▶ [Instructions to follow]:
Duplicate the material below from the line with "pose: elev=123.9 azim=340.0" up to and including the line with "Dot at: (256, 326)", with no changes.

▶ [Data rows]:

# # # # # # #

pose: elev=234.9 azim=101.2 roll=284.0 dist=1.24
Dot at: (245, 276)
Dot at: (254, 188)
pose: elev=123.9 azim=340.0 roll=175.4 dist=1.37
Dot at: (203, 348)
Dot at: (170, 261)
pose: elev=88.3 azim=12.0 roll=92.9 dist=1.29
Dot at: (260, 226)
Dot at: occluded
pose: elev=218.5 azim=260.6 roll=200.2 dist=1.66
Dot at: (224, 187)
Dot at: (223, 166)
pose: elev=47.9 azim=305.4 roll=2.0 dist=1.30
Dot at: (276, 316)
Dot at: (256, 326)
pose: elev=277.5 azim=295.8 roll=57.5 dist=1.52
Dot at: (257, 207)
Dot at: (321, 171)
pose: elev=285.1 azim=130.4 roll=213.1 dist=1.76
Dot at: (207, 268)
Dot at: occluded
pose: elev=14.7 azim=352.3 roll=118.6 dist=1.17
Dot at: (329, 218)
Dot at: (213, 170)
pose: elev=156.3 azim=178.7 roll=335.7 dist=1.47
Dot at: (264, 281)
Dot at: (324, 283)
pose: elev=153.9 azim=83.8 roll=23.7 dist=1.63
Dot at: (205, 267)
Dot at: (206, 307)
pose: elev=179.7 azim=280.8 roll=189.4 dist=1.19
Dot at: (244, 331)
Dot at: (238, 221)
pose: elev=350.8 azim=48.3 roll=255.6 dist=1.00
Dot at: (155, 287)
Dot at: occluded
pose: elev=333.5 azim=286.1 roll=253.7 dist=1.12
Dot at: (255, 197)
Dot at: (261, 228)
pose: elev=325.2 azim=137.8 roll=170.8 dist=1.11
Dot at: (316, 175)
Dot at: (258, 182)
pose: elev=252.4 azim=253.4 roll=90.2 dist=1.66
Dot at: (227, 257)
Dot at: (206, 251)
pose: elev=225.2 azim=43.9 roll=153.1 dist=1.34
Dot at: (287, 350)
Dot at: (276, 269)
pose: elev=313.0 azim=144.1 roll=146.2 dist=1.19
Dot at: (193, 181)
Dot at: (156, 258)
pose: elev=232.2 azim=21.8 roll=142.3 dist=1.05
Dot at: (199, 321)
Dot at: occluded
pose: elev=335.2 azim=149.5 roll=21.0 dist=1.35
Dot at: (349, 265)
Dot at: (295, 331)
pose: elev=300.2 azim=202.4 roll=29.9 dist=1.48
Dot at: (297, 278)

# # # # # # #

▶ [Result for this task]:
pose: elev=123.9 azim=340.0 roll=175.4 dist=1.37
Dot at: (203, 348)
Dot at: (170, 261)
pose: elev=88.3 azim=12.0 roll=92.9 dist=1.29
Dot at: (260, 226)
Dot at: occluded
pose: elev=218.5 azim=260.6 roll=200.2 dist=1.66
Dot at: (224, 187)
Dot at: (223, 166)
pose: elev=47.9 azim=305.4 roll=2.0 dist=1.30
Dot at: (276, 316)
Dot at: (256, 326)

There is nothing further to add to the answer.